13Le nouveau concept proposé est celui d’anthroposystème. Il est défini en tant que système complexe, hybride (Latour, 1999) et interactif8 entre deux ensembles organisés constitués par un (ou des) sociosystème(s) et un (ou des) écosystème(s), plus ou moins artificialisé(s). Ces systèmes se développent sur un territoire donné et évoluent selon une trajectoire temporelle. Les écosystèmes concernés sont occupés, aménagés et utilisés par les sociétés, ou sont nécessaires à leur vie et à leur développement. Selon la théorie des hiérarchies (Allen et Starr, 1982), ces écosystèmes peuvent être décomposés en plusieurs niveaux d’organisation emboîtés, chacun d’entre eux étant le siège de processus fonctionnels se déroulant dans une gamme déterminée d’échelles spatio-temporelles. Les sociosystèmes comprennent eux aussi des sous-systèmes fonctionnels qui interagissent entre eux afin de remplir les fonctions indispensables à toute organisation sociale. Ils interagissent également avec les écosystèmes de l’espace concerné puisque les sociétés vivant sur ce territoire utilisent et exploitent les ressources des milieux physiques et biologiques qu’ils y trouvent. Les sociosystèmes comprennent des groupes sociaux ayant parfois des intérêts divergents et des comportements propres vis-à-vis de l’utilisation et de la gestion de l’environnement, ce qui peut entraîner des crises et des conflits.
14Le concept d’anthroposystème est voisin du concept anglo-saxon de “socio-ecosystem” (Holling, 2000). Il lui a été préféré pour deux raisons : d’une part le terme écosystème est très connoté en français et a suscité des réactions de rejet de la part des sciences sociales qui reprochent (souvent à tort) aux écologistes d’exclure l’homme de leurs recherches. Le terme sociosystème est lui aussi très spécifique. Mais surtout, l’idée principale portée par le concept d’anthroposystèmes est l’interaction réciproque entre les systèmes sociaux et les systèmes écologiques. Nous ne sommes plus dans une démarche encore très répandue chez les scientifiques des sciences de la nature de systèmes utilisés et aménagés par l’homme. Nous sommes dans une démarche où l’usage des milieux et des ressources modèle, au moins partiellement, les structures sociales et les comportements des sociétés vis-à-vis de leurs territoires. La connaissance de cette interaction réciproque est à la fois un enjeu de recherche et un préalable indispensable à la mise en œuvre du concept de développement durable.
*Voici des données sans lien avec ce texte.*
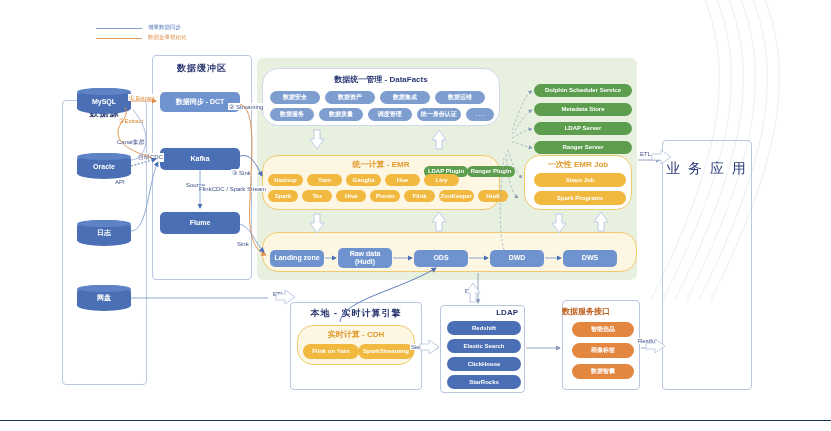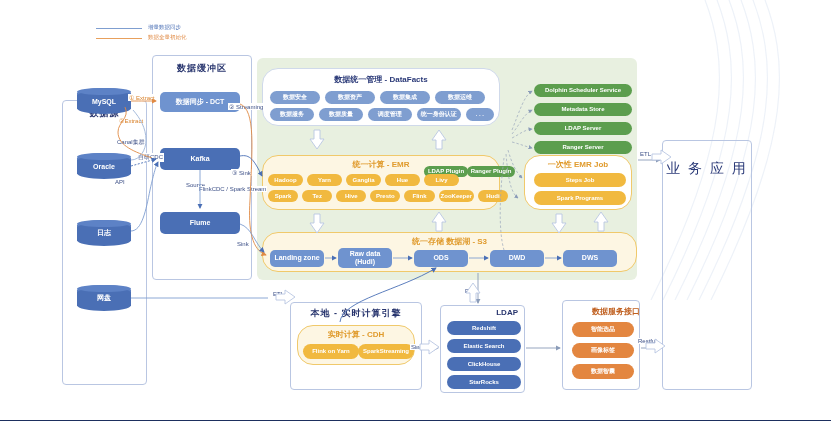"统一存储 数据湖 - S3" div.card-title { html: <div>统一存储 数据湖 - S3</div> -> none }
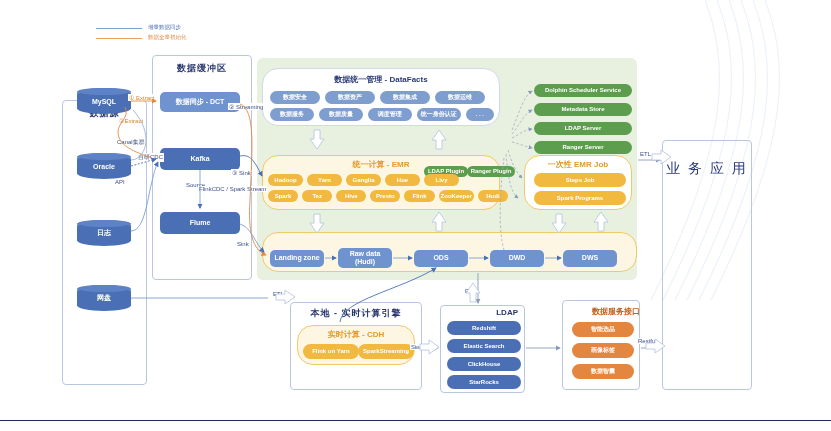"数据服务接口" div.abs { text-align: right -> left }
15L’anthroposystème, vu sous l’angle thermodynamique, est un système ouvert qui est le siège d’un certain nombre de flux (cf. supra) en son sein, entre les sous-systèmes qui le composent, et vers l’extérieur, avec d’autres systèmes. Sa dynamique au cours du temps est régie par l’action conjointe de facteurs naturels et/ou sociaux qui, par rapport au système, peuvent être exogènes (e.g changements climatiques globaux, applications de normes et de règles de gestion imposées à un niveau hiérarchique supérieur, etc), ou endogènes (e.g. innovations techniques, nouvelles utilisations et mises en valeur des territoires locaux, etc). Ainsi :
- lorsque la perturbation induite par ces facteurs est de faible amplitude, chacun des systèmes naturel(s) et social(aux) en interaction réussit à minimiser (boucles de rétroaction négatives) les effets produits en son sein. La régulation de l’anthroposystème se fait par des mécanismes, plus ou moins rapides, de détection, d’échange, de “mémoire environnementale” et de contrôle qui agissent à l’échelle de un ou de plusieurs niveaux d’organisation constituant les systèmes naturels et sociaux. Face à la perturbation, elle se traduit par un ajustement des milieux physiques, par une adaptation des espèces vivantes et par une adaptation et une régulation socio-politique, économique et technique des sociétés qui constituent l’anthroposystème ou qui sont dans son voisinage (effets de solidarité). Il en résulte une succession de fluctuations autour d’un ensemble d’états proches qui, tout en maintenant la structure organisationnelle du système, assurent son fonctionnement et sa pérennité dans le changement ;
- à l’inverse, lorsque la perturbation est de grande amplitude, i.e. qu’elle dépasse un certain seuil, ou encore lorsqu’elle a des effets plus faibles mais fréquents, la capacité d’adaptation d’un système peut être dépassée et l’anthroposystème tout entier est susceptible de “décrocher” en se transformant notablement, i.e. en changeant d’état. On a alors affaire à une crise. Il est à noter que ce seuil de tolérance n’est pas fixe et dépend, outre de la nature de la perturbation, des caractéristiques intrinsèques de l’anthroposystème à un moment donné de son histoire.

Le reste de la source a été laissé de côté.